> [阅读摘录]
::::::::
目的揭示虎杖苷及其衍生物抑制钠-葡萄糖协同转运体2（sodium-glucose cotransporter 2，SGLT2）活性的构效关系。方法以虎杖苷为起始物，经S_N2取代反应、催化氢化获得5个衍生物，以¹H-NMR和HR-ESI-MS进行结构表征。采用荧光标记的1-脱氧葡萄糖{1-[N-（7-nitrobenz-2-oxa-1，3-diazol-4-yl）amino]-1-deoxy-D-glucose，1-NBDG}作为底物对虎杖苷及其衍生物进行体外抑制SGLT2活性测试，对衍生物1b进行体内活性测试，大鼠口服糖耐量实验及促尿糖实验。结果获得5个虎杖苷衍生物，¹H-NMR和HR-ESI-MS表征结构正确，体外实验显示虎杖苷及其衍生物能较好地抑制SGLT2活性，且化合物1b在10^-5 mol·L^-1时对SGLT2的抑制率达98.6%，但是大鼠体内实验显示1b在120 mg·kg^-1时抑糖率只有11%，尿糖量只有122 mg每200 g，其活性远远低于阳性对照药达格列净。结论虎杖苷及其衍生物作为O-芳基糖苷化合物具有较弱的抑制SGLT2降血糖活性，其分子结构对后续设计新的C-芳基糖苷SGLT2抑制剂具有一定的指导意义。
::::::::
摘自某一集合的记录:
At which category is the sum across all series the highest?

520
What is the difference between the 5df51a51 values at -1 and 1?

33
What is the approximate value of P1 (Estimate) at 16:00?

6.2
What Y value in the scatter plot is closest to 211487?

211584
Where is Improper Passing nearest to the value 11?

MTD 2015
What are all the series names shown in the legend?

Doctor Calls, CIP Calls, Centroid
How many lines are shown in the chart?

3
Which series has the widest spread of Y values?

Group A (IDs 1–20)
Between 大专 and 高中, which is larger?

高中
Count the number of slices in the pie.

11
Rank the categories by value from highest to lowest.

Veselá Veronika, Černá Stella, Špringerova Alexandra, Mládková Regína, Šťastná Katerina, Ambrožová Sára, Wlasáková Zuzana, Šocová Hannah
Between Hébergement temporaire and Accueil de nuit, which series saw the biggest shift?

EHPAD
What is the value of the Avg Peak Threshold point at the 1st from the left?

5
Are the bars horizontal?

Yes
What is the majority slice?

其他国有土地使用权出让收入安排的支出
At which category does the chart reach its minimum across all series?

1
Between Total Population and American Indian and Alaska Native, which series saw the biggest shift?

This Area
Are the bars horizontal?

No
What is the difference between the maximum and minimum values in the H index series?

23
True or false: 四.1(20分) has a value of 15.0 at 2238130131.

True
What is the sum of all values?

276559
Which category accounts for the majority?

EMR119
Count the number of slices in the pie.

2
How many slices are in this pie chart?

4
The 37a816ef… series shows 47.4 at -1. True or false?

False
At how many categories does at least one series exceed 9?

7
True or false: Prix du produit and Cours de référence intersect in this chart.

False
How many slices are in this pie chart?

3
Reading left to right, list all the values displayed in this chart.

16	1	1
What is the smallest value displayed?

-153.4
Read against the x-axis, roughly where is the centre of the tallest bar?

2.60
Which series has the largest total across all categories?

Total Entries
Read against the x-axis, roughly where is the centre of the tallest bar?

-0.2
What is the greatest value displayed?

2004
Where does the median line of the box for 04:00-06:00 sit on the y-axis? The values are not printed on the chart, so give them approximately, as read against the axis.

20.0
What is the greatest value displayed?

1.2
::::::::
> [练习目的]
根据阅读摘录，大鼠体内实验中用作阳性对照药的是哪种药物？

> [参考答案]
达格列净。